O generalista S&P500 soma 0,20% para os 2757,20 pontos, o industrial Dow Jones sobe 0,19% para os 24.861,96 pontos e o tecnológico Nasdaq Composite segura ganhos ligeiros, de 0,01% para os 7.454,07 pontos. Isto depois destes três índices terem fechado maio com um saldo negativo no acumulado do mês, a primeira vez que tal acontece este ano. Em maio, o S&P500 perdeu 6,58%, o Nasdaq 7,93% e o Dow Jones 6,69%.

Os investidores põem de lado os temores em relação às consequências do confronto comercial entre os Estados Unidos e a China, aos quais se somam os receios em torno do recém aberto conflito entre a maior economia do mundo e o México.
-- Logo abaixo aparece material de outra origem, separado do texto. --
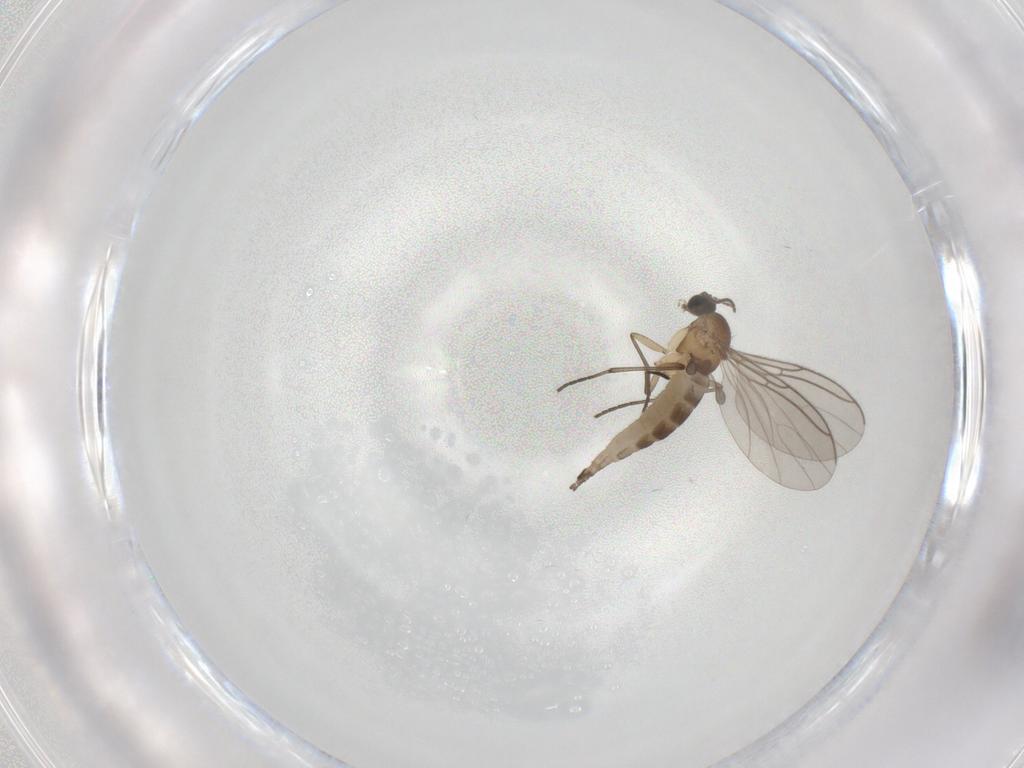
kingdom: Animalia
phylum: Arthropoda
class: Insecta
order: Diptera
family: Sciaridae
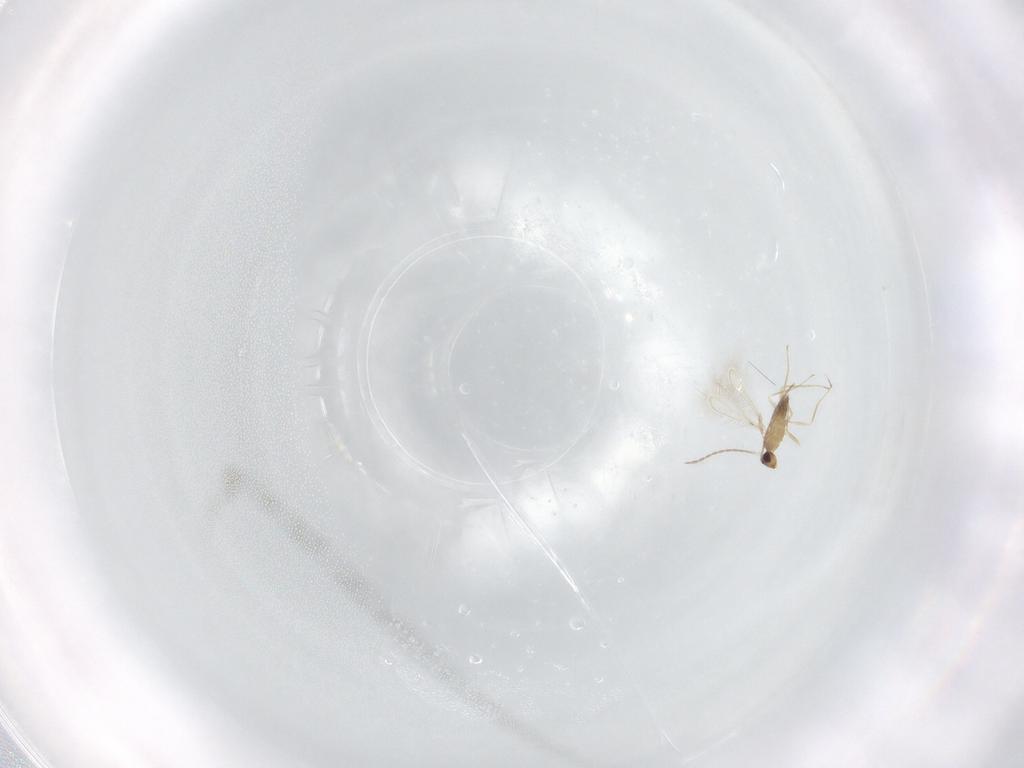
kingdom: Animalia
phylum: Arthropoda
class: Insecta
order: Hymenoptera
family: Mymaridae
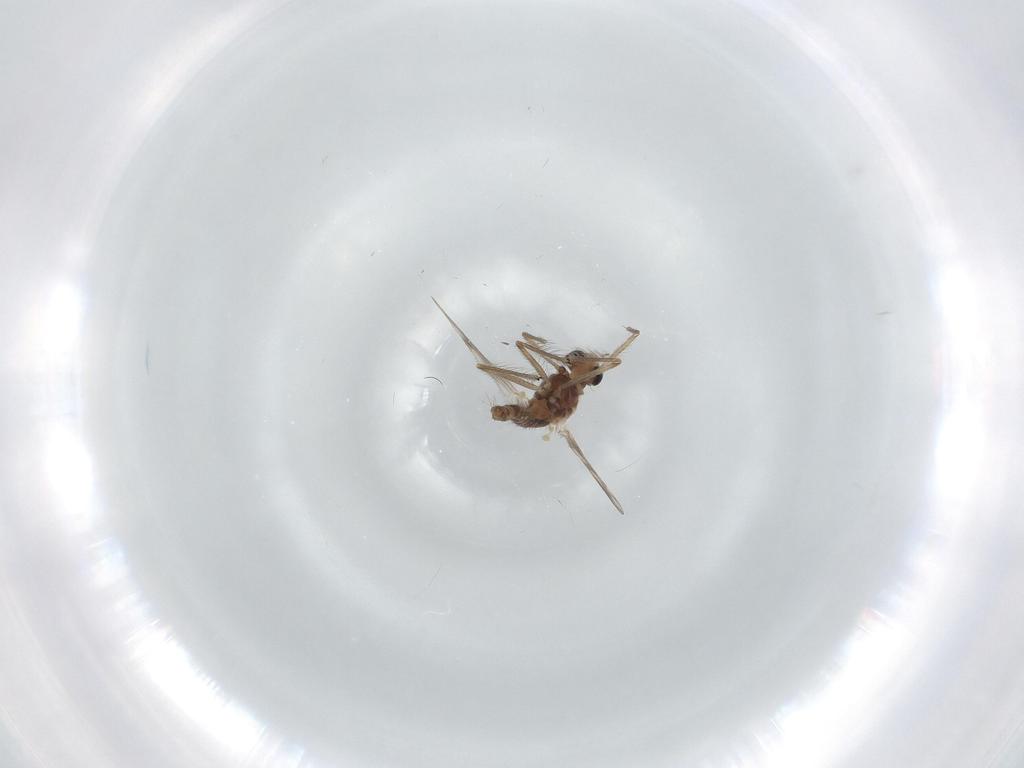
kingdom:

Donald Trump afirmou no Twitter que serão impostas tarifas de 5% a este país vizinho a partir do dia 10 de junho, como forma de pressionar o respetivo Governo a solucionar o problema da emigração ilegal para os Estados Unidos. Numa nota posterior, lançada pela Casa Branca, Trump fez saber que podem ascender aos 25% até outubro.

Na frente oriental, este fim de semana, um dos elementos que integra a negociação com os EUA do lado chinês assegurou que Washington não poderá usar a pressão para forçar Pequim a fazer um acordo em condições de desvantagem para a China.